» Given passage
I've two interfaces, let's say eth0 and eth0.4000 as vlan.
Both have a default-gateway.
Everything works as expected when a process listens on the interface directly.
But not for hostPort bindings of Kubernetes.
vlan.gw-mac > eth0-mac, ethertype 802.1Q (0x8100), length 78: vlan 4000, p 0, ethertype IPv4 (0x0800), clientIP.38712 > vlanIP.80: Flags [S]
eth0-mac > eth0.gw-mac, ethertype IPv4 (0x0800), length 74: vlanIP.80 > clientIP.38712: Flags [S.]
The SYN comes from vlan.gateway, gets forwarded to the Container but the answer SYN-ACK leaves the stack through eth0.gw and not the correct vlan.gw but tcpdump shows that the sourceIP is vlanIP.

» Information given
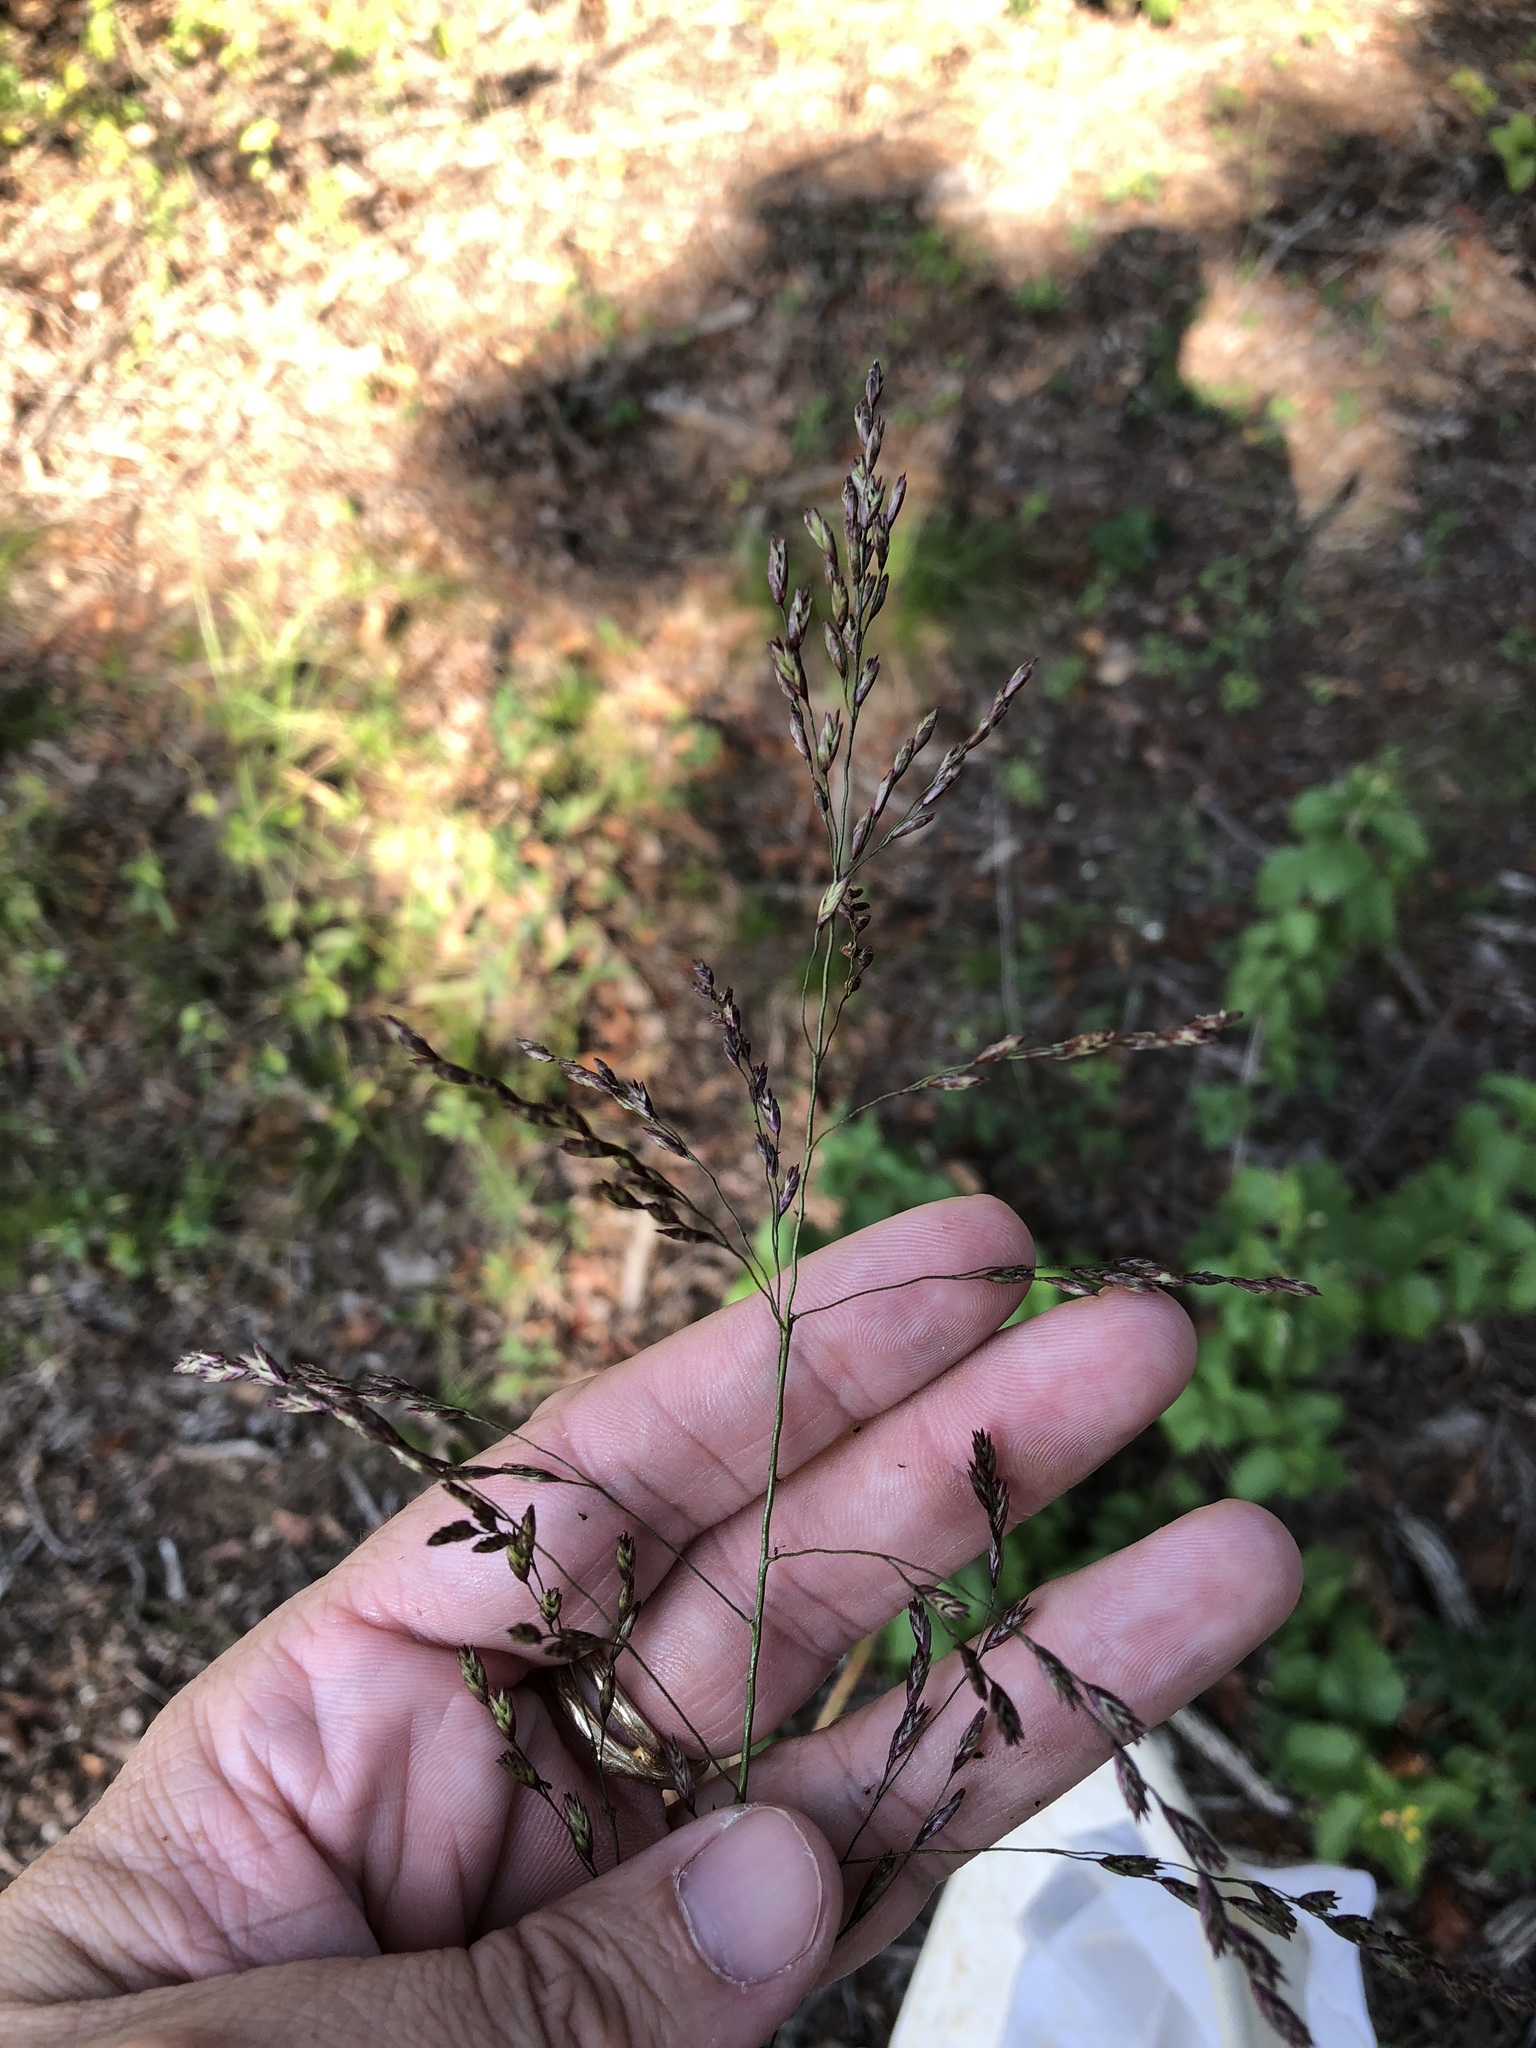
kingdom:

---

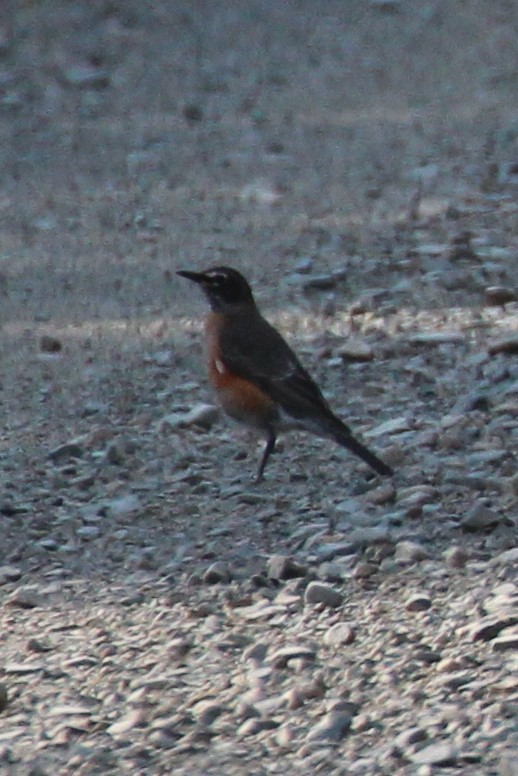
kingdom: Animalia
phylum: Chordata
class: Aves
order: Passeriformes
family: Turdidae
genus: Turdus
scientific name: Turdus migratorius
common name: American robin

» The task
For each statement, say yes or no according to the VLAN passage, and quote the words from it that decide the answer. (a) Each of the two interfaces has a default gateway. (b) The problem occurs when a process listens on the interface directly. (c) The SYN-ACK reply goes out through the VLAN gateway. Work from the VLAN passage alone; the listing plays no part.

» Solution below
(a) Yes: "Both have a default-gateway."
(b) No: "Everything works as expected when a process listens on the interface directly."
(c) No: "the answer SYN-ACK leaves the stack through eth0.gw and not the correct vlan.gw"